(What is needed):
Replace each "meter_reader" in the items below with "gauge_reader" and change nothing else. Leave the pictures out of your copy.

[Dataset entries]
────────────────────

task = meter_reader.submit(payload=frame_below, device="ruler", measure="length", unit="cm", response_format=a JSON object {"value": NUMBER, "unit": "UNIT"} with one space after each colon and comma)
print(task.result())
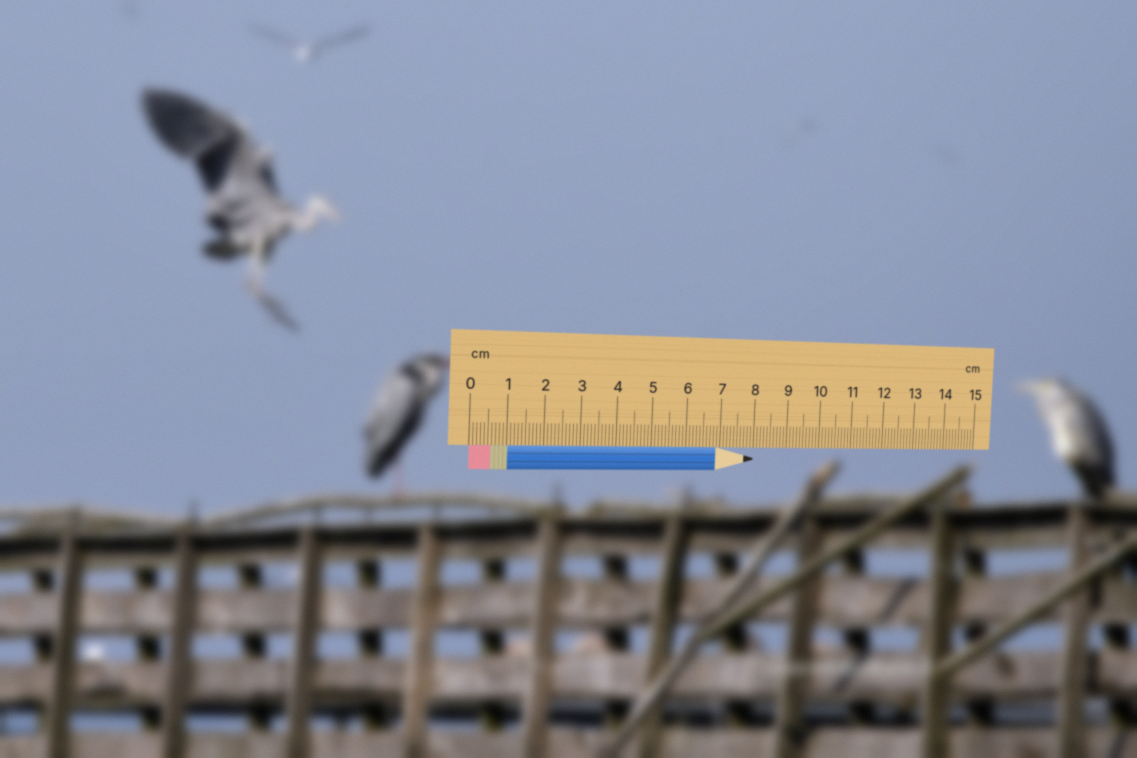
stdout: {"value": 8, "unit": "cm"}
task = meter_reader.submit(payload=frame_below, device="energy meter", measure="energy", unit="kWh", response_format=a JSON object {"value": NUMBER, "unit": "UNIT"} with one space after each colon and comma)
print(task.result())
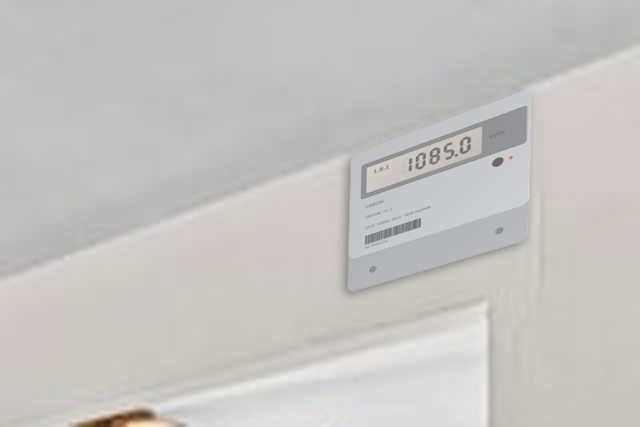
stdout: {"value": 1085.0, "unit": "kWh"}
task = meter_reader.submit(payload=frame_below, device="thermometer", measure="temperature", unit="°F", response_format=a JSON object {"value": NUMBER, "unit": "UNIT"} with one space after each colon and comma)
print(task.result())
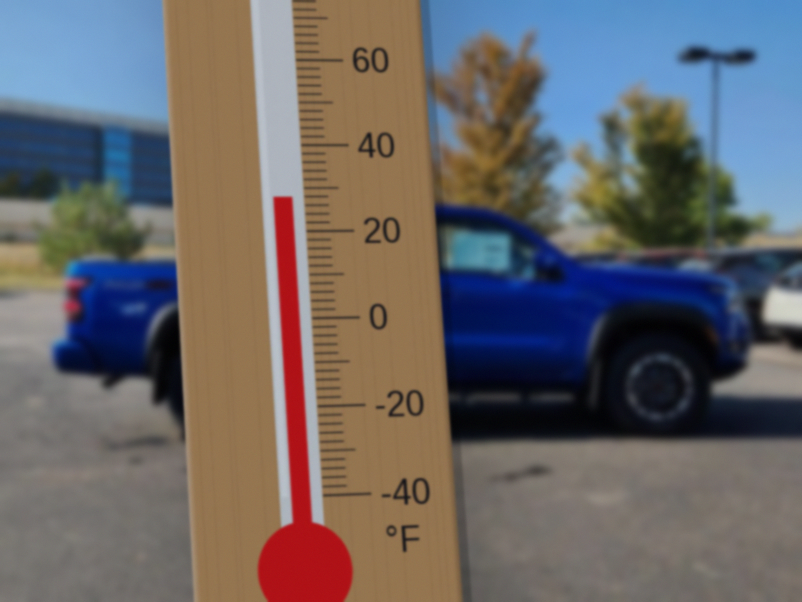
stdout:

────────────────────

(Output below):
task = gauge_reader.submit(payload=frame_below, device="ruler", measure="length", unit="cm", response_format=a JSON object {"value": NUMBER, "unit": "UNIT"} with one space after each colon and comma)
print(task.result())
stdout: {"value": 8, "unit": "cm"}
task = gauge_reader.submit(payload=frame_below, device="energy meter", measure="energy", unit="kWh", response_format=a JSON object {"value": NUMBER, "unit": "UNIT"} with one space after each colon and comma)
print(task.result())
stdout: {"value": 1085.0, "unit": "kWh"}
task = gauge_reader.submit(payload=frame_below, device="thermometer", measure="temperature", unit="°F", response_format=a JSON object {"value": NUMBER, "unit": "UNIT"} with one space after each colon and comma)
print(task.result())
stdout:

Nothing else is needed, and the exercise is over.